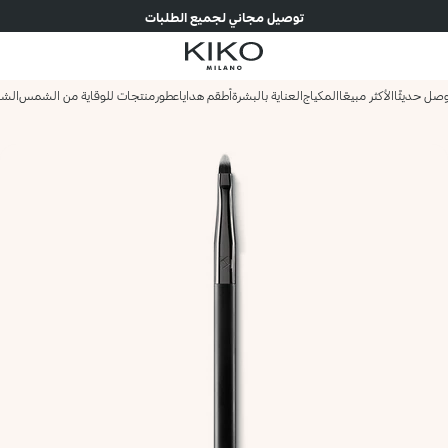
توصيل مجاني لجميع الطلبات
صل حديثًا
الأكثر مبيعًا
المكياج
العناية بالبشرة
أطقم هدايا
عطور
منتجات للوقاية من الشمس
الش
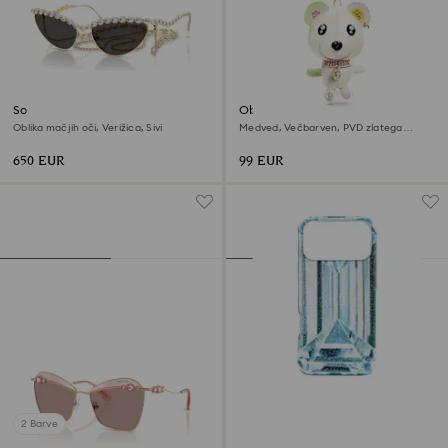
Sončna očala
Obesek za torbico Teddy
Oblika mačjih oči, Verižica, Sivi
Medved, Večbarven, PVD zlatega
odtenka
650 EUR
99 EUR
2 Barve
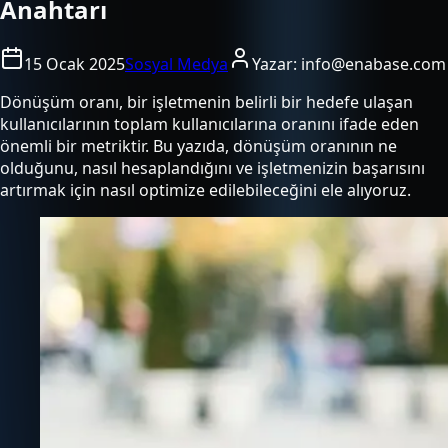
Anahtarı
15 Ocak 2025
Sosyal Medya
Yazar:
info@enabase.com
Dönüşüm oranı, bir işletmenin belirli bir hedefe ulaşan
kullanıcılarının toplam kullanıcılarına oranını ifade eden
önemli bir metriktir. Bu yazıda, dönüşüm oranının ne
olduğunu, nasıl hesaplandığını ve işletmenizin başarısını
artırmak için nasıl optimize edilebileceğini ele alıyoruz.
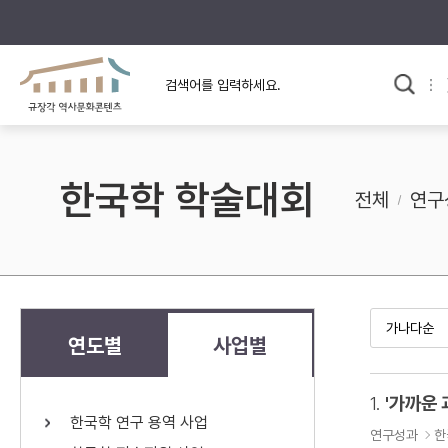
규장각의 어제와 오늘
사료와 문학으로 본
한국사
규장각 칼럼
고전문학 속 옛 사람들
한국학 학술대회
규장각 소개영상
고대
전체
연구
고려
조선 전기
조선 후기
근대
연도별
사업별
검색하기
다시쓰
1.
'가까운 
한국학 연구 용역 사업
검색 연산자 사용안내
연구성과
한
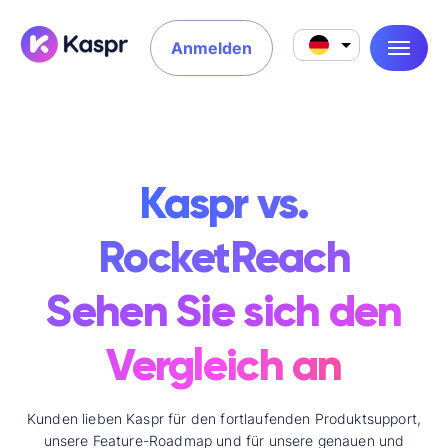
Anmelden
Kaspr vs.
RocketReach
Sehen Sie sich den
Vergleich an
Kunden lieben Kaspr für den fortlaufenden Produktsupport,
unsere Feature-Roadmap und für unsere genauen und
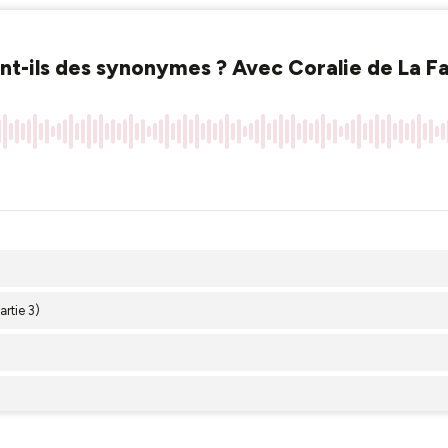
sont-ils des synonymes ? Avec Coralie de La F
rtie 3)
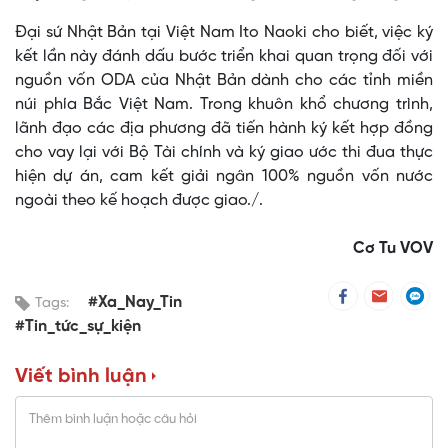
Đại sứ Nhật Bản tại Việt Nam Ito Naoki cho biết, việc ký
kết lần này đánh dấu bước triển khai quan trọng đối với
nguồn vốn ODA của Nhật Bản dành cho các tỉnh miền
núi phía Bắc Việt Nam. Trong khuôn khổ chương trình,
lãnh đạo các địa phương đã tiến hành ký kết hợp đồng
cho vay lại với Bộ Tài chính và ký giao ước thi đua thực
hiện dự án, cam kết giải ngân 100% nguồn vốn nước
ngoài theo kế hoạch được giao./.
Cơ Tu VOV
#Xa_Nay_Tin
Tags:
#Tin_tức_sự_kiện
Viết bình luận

*-*-*

Directions:
Filter the records down to the lines that contain the string "nasıl", and copy those lines.

Response area:
olduğunu, nasıl hesaplandığını ve işletmenizin başarısını
artırmak için nasıl optimize edilebileceğini ele alıyoruz.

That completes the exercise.